Devido á falta de Oficiais naquele tempo, para comandar os homens na Guerra, o Governo de então resolve emanar um Decreto-Lei que permitia que militares já na reserva regressassem ao ativo e, após um curso de oficial intensivo – Capitão, saiam a comandar uma Companhia em África.
Ora isto, fazia com que ultrapassassem outros Oficiais que aguardavam há mais tempo na Academia Militar. O descontentamento grassou e “a revolta dos Capitães” começou a ganhar forma.
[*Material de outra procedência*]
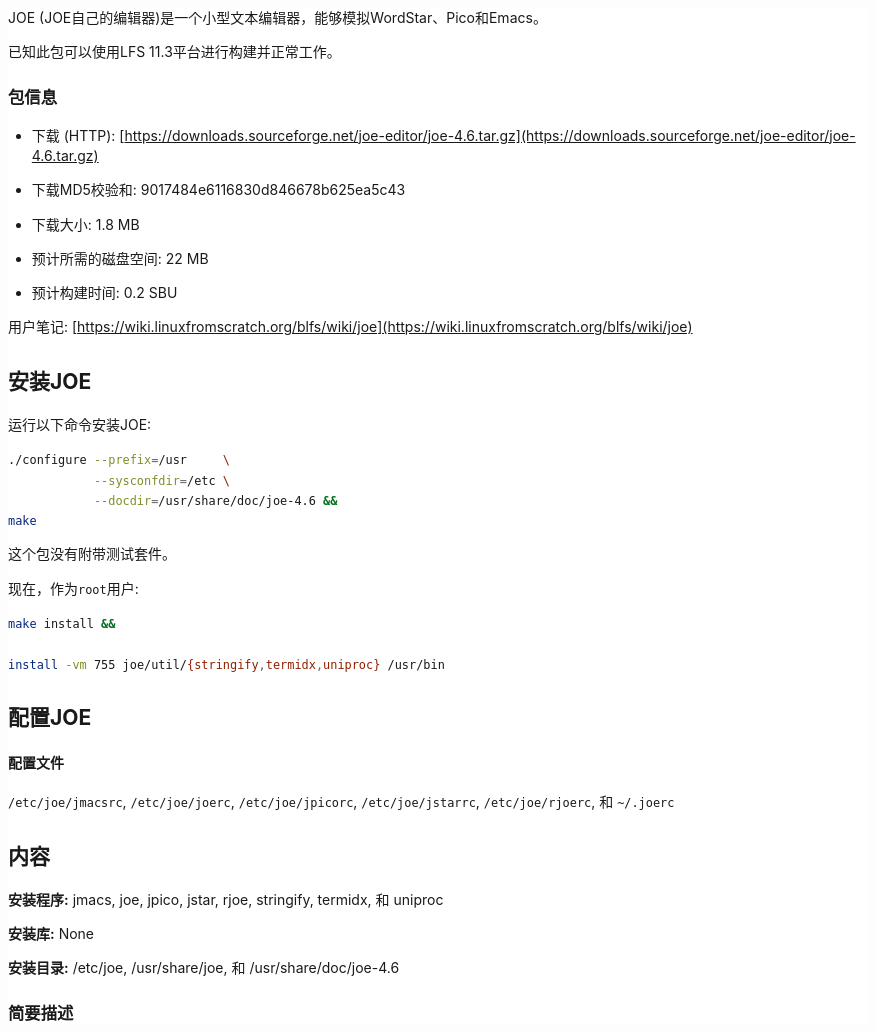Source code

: JOE (JOE自己的编辑器)是一个小型文本编辑器，能够模拟WordStar、Pico和Emacs。

已知此包可以使用LFS 11.3平台进行构建并正常工作。

### 包信息

*   下载 (HTTP): [https://downloads.sourceforge.net/joe-editor/joe-4.6.tar.gz](https://downloads.sourceforge.net/joe-editor/joe-4.6.tar.gz)
    
*   下载MD5校验和: 9017484e6116830d846678b625ea5c43
    
*   下载大小: 1.8 MB
    
*   预计所需的磁盘空间: 22 MB
    
*   预计构建时间: 0.2 SBU
    

用户笔记: [https://wiki.linuxfromscratch.org/blfs/wiki/joe](https://wiki.linuxfromscratch.org/blfs/wiki/joe)

安装JOE
-------------------

运行以下命令安装JOE:

```bash
./configure --prefix=/usr     \
            --sysconfdir=/etc \
            --docdir=/usr/share/doc/joe-4.6 &&
make
```

这个包没有附带测试套件。

现在，作为`root`用户:

```bash
make install &&

install -vm 755 joe/util/{stringify,termidx,uniproc} /usr/bin
```

配置JOE
---------------

#### 配置文件

`/etc/joe/jmacsrc`, `/etc/joe/joerc`, `/etc/joe/jpicorc`, `/etc/joe/jstarrc`, `/etc/joe/rjoerc`, 和 `~/.joerc`

内容
--------

**安装程序:** jmacs, joe, jpico, jstar, rjoe, stringify, termidx, 和 uniproc

**安装库:** None

**安装目录:** /etc/joe, /usr/share/joe, 和 /usr/share/doc/joe-4.6

### 简要描述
Uma das muitas coisas que terá contribuído para o “estado a que isto chegou”, atribuído a Salgueiro Maia, quando se dirigiu aos Militares na Parada.
“Matou alguém?”
Ainda militar cursou medicina em Coimbra, sendo que aos 24 anos de idade, Eduardo Agostinho já era Tenente, posto que deixou para se dedicar à vida civil, como médico.
Para além de outras funções sociais, Rio Maior conheceu-o pós aquele período como Comandante dos Bombeiros Voluntários, cargo que desempenhou durante 25 anos.
Deixou este seu testemunho na Escola Secundária de Rio Maior, neste dia 19.
“Matou alguém?”, a pergunta direta de uma das alunas presentes na sala.
Eduardo Agostinho, foi perentório: “Não”.